= ФРАГМЕНТ ТЕКСТА =
####

Но ведь ничего же этого не было. А была всего лишь когда-то, давным-давно, летняя дача детского сада, и мы идём мимо забора из аккуратненького серого штакетника, мимо заросшего зеленоватого пруда в ближний лесок, мы все в одинаковых панамках, идём парами друг за дружкой, не отклоняясь ни вправо, ни влево. Впереди большая, важная, торжественная воспитательница. Она идёт медленно, держит за руки двух первых деток и даже не оборачивается – она уверена, что мы идём, как следует, и всё делаем, как надо. Ещё бы, ведь мы очень любим покидать свою огороженную территорию и идти куда-нибудь, хоть куда, но особенно в лес, потому что там столько милых солнечных местечек…

А потом много раз было пионерское лето, были двухдневные и трёхдневные походы по лесам и долам с привалами и ночёвками на лесных опушках, со встречами рассвета и ночными кострами. Лес вошёл в мою детскую душу, большой, шевелящийся, всегда влекущий к себе, с такой упоительной в жару прохладой, с пересвистом и перешёптыванием птиц и ночными цикадами, с несмолкаемым шёпотом листьев и шумным шорохом роскошных вершин… Но это был летний лес. Другого я не знала. Нет, ну конечно, я видела Саврасова, и Шишкина и знала множество стихотворений о русской зиме, и Пушкина, и Вяземского, и Некрасова. Но сама я не была в зимнем лесу. Я иду по нему сейчас с лучшими на целом свете (я не шучу) спутниками и пытаюсь им сформулировать то, что я чувствую. Они оба очень внимательны к тому, что я говорю, они меня слышат. И у нас завязывается разговор о том, что летний лес – это буйство земной плоти, а красота зимнего с мрачной зеленью хвои, с таинственными тенями, с длинными рядами один к одному стройных стволов, с полупрозрачными, как бы навек застывшими ветвями и уходящими высоко в небо замершими вершинами – эта красота гораздо более величественна и духовна.

####

= СУТЬ ЗАДАНИЯ =
(a) Выпишите все фамилии, которые встречаются в отрывке о лесе.
(b) Продолжите отрывок о лесе с того места, где он обрывается.
Записи не имеют никакого отношения к отрывку о лесе.

####

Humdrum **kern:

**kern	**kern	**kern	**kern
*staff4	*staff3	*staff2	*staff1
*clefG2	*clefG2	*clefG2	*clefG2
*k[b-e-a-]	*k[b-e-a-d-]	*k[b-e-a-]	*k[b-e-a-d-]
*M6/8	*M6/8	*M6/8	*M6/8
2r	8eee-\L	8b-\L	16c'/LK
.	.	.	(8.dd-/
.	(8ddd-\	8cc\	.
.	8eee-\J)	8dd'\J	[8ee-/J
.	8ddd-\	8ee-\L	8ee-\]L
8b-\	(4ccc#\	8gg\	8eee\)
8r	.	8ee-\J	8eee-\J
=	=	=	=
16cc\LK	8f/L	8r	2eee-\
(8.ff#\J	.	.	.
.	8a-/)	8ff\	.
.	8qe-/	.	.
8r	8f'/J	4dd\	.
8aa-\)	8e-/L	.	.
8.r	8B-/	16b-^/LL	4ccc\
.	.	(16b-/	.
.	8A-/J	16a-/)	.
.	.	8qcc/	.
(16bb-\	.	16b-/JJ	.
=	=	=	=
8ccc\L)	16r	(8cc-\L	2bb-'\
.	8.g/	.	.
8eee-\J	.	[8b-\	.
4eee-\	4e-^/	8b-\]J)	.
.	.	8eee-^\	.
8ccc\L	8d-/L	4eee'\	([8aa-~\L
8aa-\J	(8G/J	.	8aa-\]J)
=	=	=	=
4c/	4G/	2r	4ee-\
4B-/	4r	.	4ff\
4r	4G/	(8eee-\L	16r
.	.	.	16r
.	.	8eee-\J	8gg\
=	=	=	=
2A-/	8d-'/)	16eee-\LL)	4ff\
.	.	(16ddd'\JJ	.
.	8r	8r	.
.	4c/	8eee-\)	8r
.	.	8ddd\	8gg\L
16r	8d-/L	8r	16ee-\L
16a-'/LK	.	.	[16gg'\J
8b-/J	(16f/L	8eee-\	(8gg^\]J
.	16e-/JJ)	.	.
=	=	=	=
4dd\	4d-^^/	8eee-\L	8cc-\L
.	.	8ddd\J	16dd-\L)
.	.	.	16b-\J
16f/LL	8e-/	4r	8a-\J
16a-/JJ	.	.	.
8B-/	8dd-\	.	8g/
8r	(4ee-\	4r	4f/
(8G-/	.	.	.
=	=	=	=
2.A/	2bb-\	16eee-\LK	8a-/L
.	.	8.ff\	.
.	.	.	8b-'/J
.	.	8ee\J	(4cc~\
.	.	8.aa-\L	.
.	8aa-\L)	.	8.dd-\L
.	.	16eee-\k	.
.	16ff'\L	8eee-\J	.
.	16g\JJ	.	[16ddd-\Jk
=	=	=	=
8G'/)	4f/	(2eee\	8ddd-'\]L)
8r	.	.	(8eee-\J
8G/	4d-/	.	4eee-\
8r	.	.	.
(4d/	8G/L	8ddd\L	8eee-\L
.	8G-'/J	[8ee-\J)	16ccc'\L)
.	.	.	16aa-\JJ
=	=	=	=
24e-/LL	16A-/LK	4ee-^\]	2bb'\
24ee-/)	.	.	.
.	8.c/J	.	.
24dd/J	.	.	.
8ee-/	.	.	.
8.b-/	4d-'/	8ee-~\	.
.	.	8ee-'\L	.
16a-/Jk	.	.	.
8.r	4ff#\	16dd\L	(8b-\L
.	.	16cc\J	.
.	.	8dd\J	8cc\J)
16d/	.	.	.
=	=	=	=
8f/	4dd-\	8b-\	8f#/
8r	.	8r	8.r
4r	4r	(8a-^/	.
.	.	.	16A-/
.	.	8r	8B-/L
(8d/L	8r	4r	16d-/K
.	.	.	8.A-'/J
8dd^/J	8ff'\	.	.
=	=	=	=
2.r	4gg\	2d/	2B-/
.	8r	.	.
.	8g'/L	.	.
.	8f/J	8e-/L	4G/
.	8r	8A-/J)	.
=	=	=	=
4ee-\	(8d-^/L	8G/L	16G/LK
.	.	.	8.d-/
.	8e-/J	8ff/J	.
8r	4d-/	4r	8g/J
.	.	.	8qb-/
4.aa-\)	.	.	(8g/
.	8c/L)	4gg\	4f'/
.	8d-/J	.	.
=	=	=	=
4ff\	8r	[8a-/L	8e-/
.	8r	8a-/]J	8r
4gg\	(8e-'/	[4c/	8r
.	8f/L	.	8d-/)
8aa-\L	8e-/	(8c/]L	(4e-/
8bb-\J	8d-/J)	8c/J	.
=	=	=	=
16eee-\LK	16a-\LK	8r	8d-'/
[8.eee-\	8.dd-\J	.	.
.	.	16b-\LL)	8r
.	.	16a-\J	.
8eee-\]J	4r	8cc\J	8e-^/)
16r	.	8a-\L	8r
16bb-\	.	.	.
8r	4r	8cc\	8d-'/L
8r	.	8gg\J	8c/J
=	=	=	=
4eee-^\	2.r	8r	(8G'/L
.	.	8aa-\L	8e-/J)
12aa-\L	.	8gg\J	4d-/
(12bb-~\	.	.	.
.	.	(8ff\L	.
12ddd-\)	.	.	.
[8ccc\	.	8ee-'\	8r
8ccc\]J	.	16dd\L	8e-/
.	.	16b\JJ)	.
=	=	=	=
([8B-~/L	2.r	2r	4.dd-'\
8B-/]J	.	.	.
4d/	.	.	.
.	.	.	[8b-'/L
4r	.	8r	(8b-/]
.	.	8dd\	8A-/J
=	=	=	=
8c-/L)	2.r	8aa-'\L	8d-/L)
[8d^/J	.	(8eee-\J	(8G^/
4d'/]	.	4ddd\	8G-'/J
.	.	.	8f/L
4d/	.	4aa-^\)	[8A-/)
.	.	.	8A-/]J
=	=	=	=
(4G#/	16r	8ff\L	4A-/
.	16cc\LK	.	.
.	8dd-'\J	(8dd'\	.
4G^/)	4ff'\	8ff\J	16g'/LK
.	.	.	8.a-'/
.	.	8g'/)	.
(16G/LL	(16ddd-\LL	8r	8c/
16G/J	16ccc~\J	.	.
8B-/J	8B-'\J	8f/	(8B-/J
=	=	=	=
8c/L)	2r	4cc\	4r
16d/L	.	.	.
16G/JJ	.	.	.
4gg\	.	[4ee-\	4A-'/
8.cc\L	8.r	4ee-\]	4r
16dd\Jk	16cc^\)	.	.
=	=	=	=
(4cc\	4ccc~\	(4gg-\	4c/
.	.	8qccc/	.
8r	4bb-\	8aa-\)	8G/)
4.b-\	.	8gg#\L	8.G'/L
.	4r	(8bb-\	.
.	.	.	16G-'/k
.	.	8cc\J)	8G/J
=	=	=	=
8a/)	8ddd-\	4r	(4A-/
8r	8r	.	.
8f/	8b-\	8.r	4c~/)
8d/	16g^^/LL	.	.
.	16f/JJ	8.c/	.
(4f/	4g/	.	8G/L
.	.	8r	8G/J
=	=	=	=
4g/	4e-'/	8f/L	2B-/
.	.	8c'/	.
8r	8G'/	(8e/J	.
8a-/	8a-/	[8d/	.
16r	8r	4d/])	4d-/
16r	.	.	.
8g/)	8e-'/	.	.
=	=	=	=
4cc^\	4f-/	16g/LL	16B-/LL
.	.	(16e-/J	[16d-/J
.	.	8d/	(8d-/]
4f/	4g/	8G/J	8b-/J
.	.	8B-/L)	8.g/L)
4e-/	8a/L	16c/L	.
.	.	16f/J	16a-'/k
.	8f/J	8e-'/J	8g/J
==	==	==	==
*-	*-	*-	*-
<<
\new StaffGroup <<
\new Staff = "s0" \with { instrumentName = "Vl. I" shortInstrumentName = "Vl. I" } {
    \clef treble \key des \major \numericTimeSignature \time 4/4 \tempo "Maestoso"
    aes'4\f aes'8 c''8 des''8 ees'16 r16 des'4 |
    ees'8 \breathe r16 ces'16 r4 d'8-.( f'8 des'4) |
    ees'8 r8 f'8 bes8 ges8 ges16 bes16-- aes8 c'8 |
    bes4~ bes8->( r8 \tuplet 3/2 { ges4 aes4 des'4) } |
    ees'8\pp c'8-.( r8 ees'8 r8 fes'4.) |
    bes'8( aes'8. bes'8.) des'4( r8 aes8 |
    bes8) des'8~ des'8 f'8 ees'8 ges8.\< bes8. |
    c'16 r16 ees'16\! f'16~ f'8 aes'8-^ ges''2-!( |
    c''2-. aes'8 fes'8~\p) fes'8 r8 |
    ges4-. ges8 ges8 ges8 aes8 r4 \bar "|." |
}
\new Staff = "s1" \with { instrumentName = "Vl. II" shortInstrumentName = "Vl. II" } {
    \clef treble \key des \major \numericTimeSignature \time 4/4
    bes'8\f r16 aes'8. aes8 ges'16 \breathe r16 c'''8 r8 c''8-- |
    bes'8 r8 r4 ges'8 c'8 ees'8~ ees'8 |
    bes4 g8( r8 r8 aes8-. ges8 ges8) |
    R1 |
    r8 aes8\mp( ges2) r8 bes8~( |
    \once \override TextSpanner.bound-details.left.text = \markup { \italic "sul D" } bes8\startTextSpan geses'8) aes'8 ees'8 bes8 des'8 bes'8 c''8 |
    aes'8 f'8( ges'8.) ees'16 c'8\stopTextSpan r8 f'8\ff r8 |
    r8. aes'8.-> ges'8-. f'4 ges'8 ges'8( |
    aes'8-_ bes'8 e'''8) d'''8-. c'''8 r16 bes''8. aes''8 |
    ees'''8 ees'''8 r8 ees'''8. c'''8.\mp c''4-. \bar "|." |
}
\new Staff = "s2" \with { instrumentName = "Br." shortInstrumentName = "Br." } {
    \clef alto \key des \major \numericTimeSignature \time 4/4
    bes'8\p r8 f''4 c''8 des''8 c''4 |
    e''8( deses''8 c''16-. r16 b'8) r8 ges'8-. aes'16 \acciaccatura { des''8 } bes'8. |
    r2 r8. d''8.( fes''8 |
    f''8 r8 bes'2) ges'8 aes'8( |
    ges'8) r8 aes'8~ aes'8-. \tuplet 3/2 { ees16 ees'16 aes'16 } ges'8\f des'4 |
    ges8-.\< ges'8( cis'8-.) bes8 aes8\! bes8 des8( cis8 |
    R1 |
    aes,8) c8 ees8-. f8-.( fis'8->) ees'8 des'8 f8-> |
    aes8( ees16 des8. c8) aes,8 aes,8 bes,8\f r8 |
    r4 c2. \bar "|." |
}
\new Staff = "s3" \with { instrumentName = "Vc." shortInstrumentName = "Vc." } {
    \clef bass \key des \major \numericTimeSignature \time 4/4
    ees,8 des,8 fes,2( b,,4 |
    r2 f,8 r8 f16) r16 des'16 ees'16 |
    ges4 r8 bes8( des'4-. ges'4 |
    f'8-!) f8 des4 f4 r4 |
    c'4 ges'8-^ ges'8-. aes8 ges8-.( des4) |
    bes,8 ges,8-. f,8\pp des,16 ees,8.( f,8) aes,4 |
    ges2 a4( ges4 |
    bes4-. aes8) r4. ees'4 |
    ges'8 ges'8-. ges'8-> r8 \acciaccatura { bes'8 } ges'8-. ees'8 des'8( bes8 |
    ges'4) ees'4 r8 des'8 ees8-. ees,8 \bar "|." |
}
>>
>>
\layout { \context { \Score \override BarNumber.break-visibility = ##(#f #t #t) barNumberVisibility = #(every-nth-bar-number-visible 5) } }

####

= РЕЗУЛЬТАТЫ ЗАДАНИЙ =
(a) Саврасов, Шишкин, Пушкин, Вяземский, Некрасов

(b)
В лесу очень тихо. Какое-то, кажется, у Тютчева есть, «всемирное молчание». Ни звука… Мне приходит на ум: «Тишина, ты – лучшее // Из всего, что слышал» .
– Это Пастернак, – говорю я, как бы оправдываясь, и замолкаю.

И мы все молчим. Каждый о своём. Начинает слегка темнеть. И вдруг проглянуло солнышко. Как я это люблю! Сквозь серые клочья безрадостного зимнего неба оно пробивалось, наверное, с большим трудом и осветило верхи деревьев, и вот уже стали видны в глубине стволов какие-то странные, искоса озарённые полянки. Но и это ещё не всё: я запрокидываю голову и вижу, как на западе неба, из-под свинцово-серой громадины вынырнуло солнце, почти целиком, и, как бы празднуя победу над холодом и серым цветом, разбрасывает повсюду сияющие лучи. И нам достаётся. Правда, они не греют, но зато как ласковы! И всё мгновенно выступает из мрака и оживает. Всё заиграло. Я видела что-то наподобие этого и в городе, но сейчас, когда идёшь по широкой лесной тропе из Архангельского куда-то, неизвестно куда, и молчишь, и не торопишься, всё выглядит невероятно, всё так ёмко, полнокровно… Ведь надо же, только что, буквально только-только, был суровый чёрно-белый пейзаж, такая чёткая, чеканная графика. Но стоило только вспыхнуть жёлтому солнцу, как откуда-то появилось на небе, рядом со свинцово-серым и синим, дымчато-голубое и бледно-розовое. И как же это красиво, как живописно! Ещё минута, ну две, три – и всё, конечно же, закончится. Я наблюдаю, как медленно бледнеют солнечные пятна на дороге и в глубине леса, как постепенно тает солнце на ветвях и вершинах деревьев. Это оно заходит, уже почти зашло за тёмную тучу, только краешек его светится. Небо потемнело, и на нём, как бы вырвавшись из-под гнёта, отчётливо пролегли расходящиеся полосы прощального солнечного света. А на земле в связи со всем этим какое-то странное освещение – призрачное, неправдоподобное…

Но вот последние лучи исчезают – солнца больше нет, нет как нет. Ну и что ж? Ведь оно было, оно просияло, оно обласкало всё вокруг. Его совсем неожиданное, непрошеное даже, такое внезапное явление я воспринимаю как добрый знак, как свою личную удачу или вознаграждение (разумеется, авансом) за что-то хорошее, что ещё сделаю когда-нибудь.
Сумерки сгущаются. Впереди едва различимы какие-то небольшие сооружения, дома. Мне говорят, что это железнодорожная станция Опалиха. Сколько же мы протопали? Наверное, километров пять или шесть, не меньше. В буфете около станции подкрепились бутербродами и кофе. Мне ещё купили пирожное, песочное, какое-то очень вкусное. Мне, конечно, показалось, что я такого отродясь не ела.